What TFWA Care did for... Rett Syndrome Research Trust

Rett Syndrome Research Trust is a foundation dedicated to research into the treatment of the physically devastating autistic disorder Rett Syndrome. It has established a highly-respected advisory board of scientists, established dialogue with pharmaceutical companies and launched a high-profile series of international workshops on the condition.

TFWA Care began supporting the Rett Syndrome Research Trust some years ago following a recommendation from a representative of one of its members. TFWA Care’s funding is supporting cutting-edge research into a new process to reverse the debilitating effects of Rett Syndrome.
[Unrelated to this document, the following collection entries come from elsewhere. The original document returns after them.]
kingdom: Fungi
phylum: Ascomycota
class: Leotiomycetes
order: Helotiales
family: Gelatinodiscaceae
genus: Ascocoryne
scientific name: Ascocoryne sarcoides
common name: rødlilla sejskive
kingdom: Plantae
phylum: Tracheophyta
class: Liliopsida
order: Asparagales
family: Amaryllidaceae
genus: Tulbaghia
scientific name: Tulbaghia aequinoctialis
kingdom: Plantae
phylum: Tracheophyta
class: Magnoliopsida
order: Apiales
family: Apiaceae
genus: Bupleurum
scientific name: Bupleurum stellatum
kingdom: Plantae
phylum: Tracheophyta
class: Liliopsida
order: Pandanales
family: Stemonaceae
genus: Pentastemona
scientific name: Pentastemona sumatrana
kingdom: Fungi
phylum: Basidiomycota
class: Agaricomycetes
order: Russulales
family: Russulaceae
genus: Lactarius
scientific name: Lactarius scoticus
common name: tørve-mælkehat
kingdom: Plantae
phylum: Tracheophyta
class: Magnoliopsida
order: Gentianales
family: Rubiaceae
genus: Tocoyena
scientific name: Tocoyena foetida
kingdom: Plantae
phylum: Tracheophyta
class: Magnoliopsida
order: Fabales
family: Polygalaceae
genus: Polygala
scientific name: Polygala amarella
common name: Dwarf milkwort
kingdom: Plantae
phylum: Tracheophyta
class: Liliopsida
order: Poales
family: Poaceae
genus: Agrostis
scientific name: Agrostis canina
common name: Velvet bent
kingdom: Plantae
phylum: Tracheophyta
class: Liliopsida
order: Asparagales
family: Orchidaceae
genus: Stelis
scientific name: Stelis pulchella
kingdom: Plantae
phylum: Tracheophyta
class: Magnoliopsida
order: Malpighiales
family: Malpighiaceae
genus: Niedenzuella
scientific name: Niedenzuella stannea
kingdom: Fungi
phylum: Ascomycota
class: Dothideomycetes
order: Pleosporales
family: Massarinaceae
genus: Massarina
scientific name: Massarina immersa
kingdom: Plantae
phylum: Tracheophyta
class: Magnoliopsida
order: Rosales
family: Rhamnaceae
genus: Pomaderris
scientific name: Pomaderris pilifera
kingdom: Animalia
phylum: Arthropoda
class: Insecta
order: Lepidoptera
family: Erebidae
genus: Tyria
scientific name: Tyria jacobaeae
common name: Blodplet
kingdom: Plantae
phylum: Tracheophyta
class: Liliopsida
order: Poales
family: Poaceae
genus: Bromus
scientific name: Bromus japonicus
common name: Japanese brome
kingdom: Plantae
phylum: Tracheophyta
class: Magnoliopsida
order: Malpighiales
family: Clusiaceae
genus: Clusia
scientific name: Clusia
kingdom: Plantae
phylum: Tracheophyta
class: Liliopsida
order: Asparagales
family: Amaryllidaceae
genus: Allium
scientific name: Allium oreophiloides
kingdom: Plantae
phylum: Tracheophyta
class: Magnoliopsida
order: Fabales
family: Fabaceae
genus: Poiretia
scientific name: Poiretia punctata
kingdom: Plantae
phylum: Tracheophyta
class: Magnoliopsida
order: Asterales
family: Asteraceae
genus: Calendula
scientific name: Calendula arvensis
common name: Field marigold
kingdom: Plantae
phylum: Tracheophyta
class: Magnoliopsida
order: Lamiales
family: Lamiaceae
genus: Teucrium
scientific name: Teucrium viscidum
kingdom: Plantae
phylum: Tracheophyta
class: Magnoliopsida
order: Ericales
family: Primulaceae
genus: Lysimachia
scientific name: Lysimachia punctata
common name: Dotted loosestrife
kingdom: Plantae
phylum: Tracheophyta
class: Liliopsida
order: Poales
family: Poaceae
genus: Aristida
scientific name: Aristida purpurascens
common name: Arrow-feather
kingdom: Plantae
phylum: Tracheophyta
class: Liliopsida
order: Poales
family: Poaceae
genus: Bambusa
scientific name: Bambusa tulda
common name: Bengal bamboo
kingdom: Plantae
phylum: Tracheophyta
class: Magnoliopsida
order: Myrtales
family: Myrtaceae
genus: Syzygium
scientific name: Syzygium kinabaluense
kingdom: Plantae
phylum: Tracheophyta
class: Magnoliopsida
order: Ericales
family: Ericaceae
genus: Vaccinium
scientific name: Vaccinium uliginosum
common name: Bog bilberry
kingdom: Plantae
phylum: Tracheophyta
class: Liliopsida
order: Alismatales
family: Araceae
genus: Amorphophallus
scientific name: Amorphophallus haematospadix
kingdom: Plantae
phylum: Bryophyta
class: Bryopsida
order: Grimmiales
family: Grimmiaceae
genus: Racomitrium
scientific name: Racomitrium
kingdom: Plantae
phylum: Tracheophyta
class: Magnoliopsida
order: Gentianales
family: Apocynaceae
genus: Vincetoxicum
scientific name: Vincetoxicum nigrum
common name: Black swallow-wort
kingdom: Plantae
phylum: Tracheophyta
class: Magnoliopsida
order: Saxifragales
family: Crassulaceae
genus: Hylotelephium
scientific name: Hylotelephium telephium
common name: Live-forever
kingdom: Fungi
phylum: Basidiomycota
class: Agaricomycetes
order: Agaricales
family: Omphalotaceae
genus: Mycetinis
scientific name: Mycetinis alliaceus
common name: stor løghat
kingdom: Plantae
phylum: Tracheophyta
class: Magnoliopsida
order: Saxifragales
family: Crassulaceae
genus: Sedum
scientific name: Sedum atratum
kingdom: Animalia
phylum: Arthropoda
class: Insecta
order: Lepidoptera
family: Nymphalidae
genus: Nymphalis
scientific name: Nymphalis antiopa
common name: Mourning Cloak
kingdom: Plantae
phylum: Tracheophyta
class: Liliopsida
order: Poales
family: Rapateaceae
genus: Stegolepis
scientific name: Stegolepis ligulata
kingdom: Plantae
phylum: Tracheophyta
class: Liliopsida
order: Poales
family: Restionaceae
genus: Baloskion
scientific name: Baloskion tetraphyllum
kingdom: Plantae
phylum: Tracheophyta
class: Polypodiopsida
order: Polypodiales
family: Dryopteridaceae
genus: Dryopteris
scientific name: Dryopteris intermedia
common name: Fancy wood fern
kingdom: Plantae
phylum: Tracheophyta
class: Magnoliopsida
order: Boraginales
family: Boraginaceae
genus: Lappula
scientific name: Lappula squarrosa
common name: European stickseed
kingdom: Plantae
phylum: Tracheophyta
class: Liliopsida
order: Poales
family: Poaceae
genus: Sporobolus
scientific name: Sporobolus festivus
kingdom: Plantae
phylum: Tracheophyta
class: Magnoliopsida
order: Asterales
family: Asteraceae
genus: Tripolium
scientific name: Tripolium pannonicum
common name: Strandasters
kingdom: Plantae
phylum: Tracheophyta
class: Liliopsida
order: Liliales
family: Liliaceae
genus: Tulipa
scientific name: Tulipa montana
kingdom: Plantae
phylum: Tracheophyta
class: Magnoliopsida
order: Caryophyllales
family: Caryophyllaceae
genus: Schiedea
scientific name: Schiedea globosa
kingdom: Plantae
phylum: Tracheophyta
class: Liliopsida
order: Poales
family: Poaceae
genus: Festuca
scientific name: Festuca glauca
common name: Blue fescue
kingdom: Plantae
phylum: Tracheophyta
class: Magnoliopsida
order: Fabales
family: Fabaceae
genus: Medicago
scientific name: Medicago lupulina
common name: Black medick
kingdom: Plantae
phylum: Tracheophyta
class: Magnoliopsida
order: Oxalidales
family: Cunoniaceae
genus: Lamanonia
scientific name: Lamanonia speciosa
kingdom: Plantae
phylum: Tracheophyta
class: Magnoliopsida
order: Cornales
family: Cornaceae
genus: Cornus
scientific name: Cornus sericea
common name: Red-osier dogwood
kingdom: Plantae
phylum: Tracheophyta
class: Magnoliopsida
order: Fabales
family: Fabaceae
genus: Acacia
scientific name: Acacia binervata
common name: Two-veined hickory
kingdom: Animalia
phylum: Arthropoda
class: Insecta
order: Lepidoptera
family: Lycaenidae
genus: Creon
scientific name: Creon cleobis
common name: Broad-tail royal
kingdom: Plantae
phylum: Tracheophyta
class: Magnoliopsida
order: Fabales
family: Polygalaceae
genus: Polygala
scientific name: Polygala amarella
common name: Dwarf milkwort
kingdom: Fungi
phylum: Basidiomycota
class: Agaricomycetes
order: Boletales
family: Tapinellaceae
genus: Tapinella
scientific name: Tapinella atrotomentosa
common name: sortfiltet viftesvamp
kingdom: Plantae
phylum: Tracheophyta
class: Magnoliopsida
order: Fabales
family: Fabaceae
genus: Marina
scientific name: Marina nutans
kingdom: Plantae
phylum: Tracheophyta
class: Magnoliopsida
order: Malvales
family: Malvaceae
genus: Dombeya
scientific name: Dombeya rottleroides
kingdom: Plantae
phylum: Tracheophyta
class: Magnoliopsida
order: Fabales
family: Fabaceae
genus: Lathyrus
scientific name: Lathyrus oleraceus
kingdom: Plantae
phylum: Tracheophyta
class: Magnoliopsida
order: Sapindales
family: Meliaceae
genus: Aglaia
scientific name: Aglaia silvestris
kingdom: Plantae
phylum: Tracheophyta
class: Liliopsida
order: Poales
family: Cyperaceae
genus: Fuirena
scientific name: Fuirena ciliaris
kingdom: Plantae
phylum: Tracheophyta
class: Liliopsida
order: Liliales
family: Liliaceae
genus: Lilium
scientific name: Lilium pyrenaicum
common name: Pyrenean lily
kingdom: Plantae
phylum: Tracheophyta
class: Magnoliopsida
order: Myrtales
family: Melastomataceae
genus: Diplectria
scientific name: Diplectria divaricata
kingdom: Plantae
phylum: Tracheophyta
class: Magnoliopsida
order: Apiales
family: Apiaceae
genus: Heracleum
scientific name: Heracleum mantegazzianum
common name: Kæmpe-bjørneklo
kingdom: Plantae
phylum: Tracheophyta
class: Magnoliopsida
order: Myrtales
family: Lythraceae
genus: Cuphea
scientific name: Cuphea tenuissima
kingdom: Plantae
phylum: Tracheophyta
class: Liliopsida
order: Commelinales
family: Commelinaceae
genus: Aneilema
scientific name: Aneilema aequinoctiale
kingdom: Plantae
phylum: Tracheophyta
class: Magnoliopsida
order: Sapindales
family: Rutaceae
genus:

Rett Syndrome is the most physically disabling of the autism spectrum disorders and the only one with a known genetic cause – a mutation in the MeCP2 gene. Primarily affecting girls, it usually strikes by 18 months of age, often just after a child has learned to walk and talk. As the cascade of symptoms descends, she loses acquired skills, normal movement and speech, beginning a regression that may leave her wheelchair bound, unable to communicate or use her hands. There are an estimated 350,000 girls and women with Rett Syndrome around the world.

Project in 2015

Thanks in part to support from TFWA Care, RSRT has continued a very promising research project at the University of North Carolina Chapel Hill called "Activating the silent MECP2 gene on the inactive X chromosome”. The project is a comprehensive drug screen to identify compounds than can unsilence the dormant MeCP2 gene copy with the expectation that this will restore proper function of the protein and lead to a breakthrough treatment for Rett Syndrome.  Because this approach is attacking Rett Syndrome at its very genetic root, scientists are excited that this could lead to more than merely treatments of Rett symptoms – it could lead to the first cure of a neurological disorder. 


The principal investigator on the project was Dr Ben Philpot, a molecular biologist who was devoting more than one-third of his time to this project. Dr Terry Magnusson, a world-renowned leader in X-inactivation, also worked on this project.


With support from TFWA Care and other donors, this team has so far screened over 17,000 compounds for the project, resulting in several promising "hits” that require further testing. The goal of the project was to screen a total of 24,000 compounds on mouse brain cells plus significantly more on other tissues. This was expected to take one more year.